▸ **PROMPT**:
Count every line in the data below that includes "Matryca", and give only the result.

Transcribed page contents
§

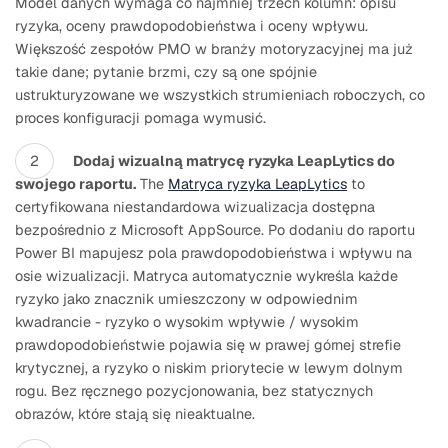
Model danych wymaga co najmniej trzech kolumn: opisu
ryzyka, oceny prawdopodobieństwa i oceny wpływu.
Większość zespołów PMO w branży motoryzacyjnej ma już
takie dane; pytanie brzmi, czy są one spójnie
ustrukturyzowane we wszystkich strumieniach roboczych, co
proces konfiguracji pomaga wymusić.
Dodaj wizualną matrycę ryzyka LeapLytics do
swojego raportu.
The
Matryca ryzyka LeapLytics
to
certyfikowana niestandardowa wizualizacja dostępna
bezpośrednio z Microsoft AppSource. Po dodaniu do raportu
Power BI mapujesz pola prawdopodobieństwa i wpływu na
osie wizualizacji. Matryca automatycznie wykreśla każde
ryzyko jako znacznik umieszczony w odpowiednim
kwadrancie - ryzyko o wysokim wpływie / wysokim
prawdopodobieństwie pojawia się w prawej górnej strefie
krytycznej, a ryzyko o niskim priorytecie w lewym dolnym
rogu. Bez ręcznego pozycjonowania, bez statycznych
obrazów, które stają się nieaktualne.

§

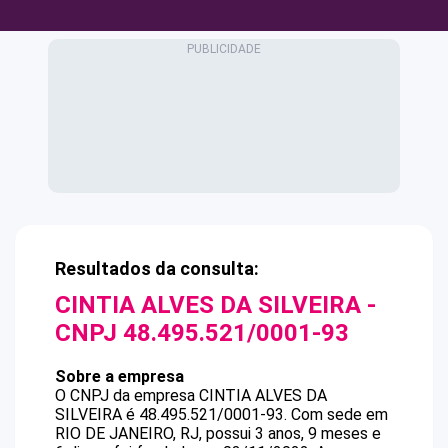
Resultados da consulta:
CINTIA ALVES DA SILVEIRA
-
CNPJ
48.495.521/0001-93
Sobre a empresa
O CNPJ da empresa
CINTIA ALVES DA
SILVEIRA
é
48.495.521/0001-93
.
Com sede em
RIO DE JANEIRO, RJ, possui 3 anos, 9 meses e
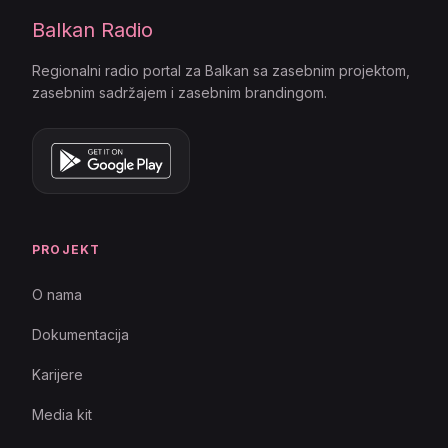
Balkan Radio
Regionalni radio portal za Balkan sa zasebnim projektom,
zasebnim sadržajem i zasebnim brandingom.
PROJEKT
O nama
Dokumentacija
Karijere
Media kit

§

▸ **WRITTEN ANSWER**:
2